Update the data below by replacing "categories" with "groups" and keep everything else the same. Leave out the pictures.

DATA SHOWN START

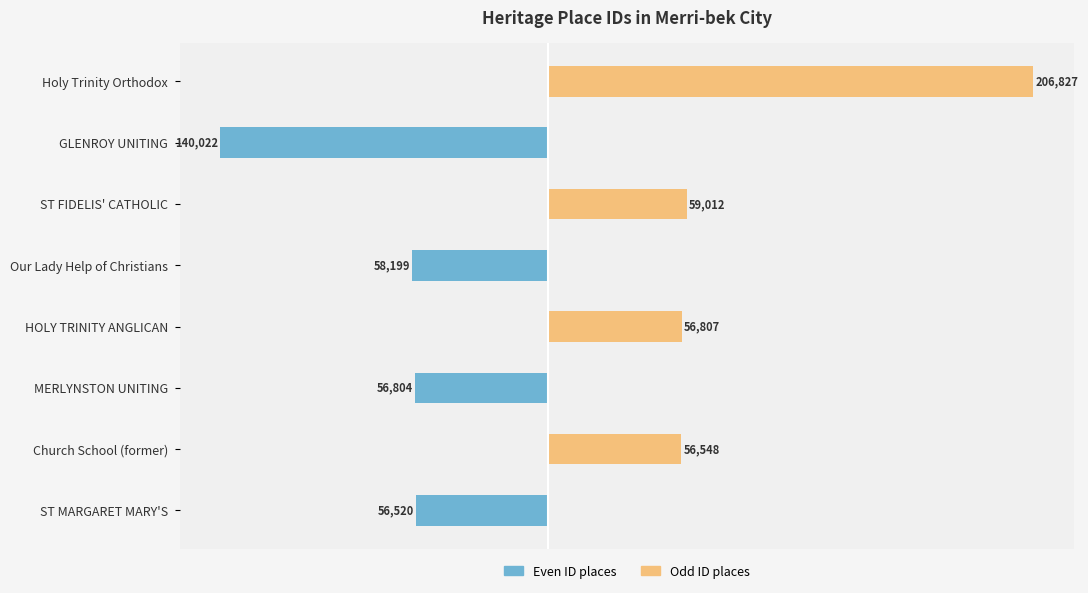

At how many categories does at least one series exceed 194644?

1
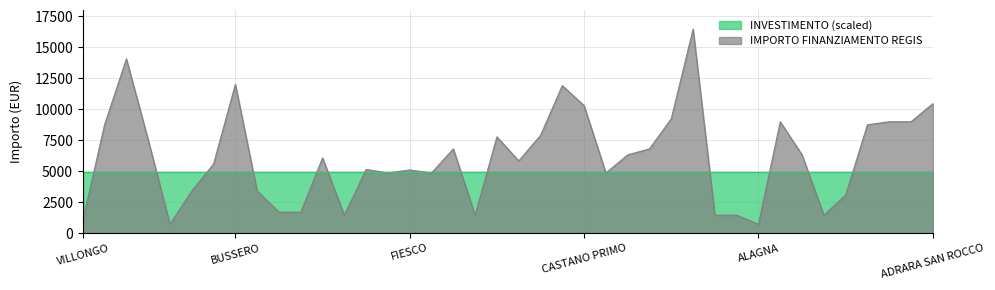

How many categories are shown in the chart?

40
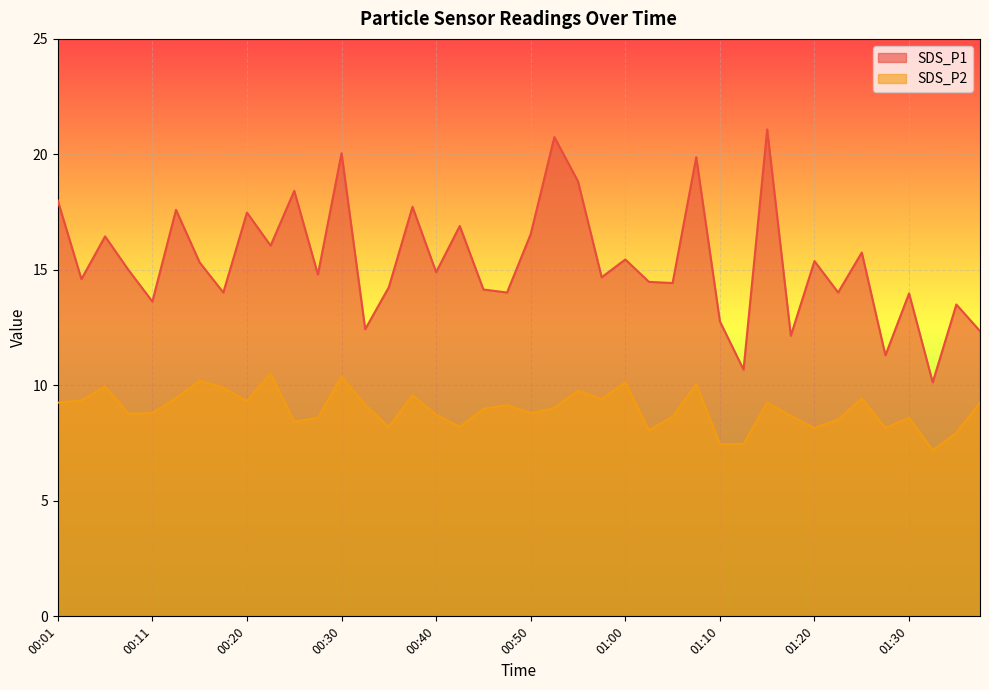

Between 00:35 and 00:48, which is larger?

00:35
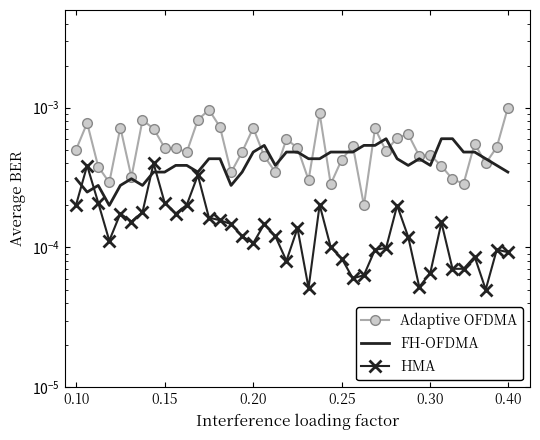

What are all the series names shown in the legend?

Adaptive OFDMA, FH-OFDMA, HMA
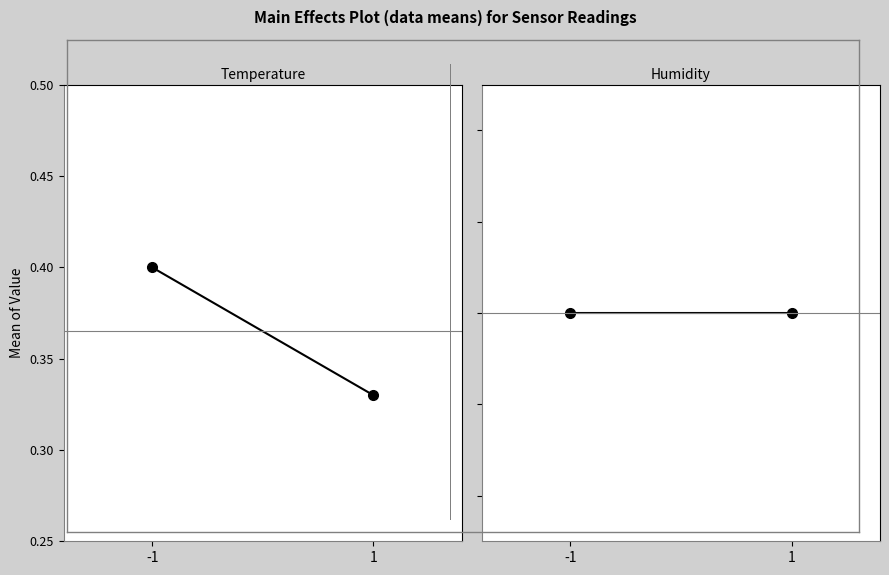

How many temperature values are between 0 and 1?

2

DATA SHOWN END

## EXERCISE SOLUTION
At how many groups does at least one series exceed 194644?

1

How many groups are shown in the chart?

40

Between 00:35 and 00:48, which is larger?

00:35

What are all the series names shown in the legend?

Adaptive OFDMA, FH-OFDMA, HMA

How many temperature values are between 0 and 1?

2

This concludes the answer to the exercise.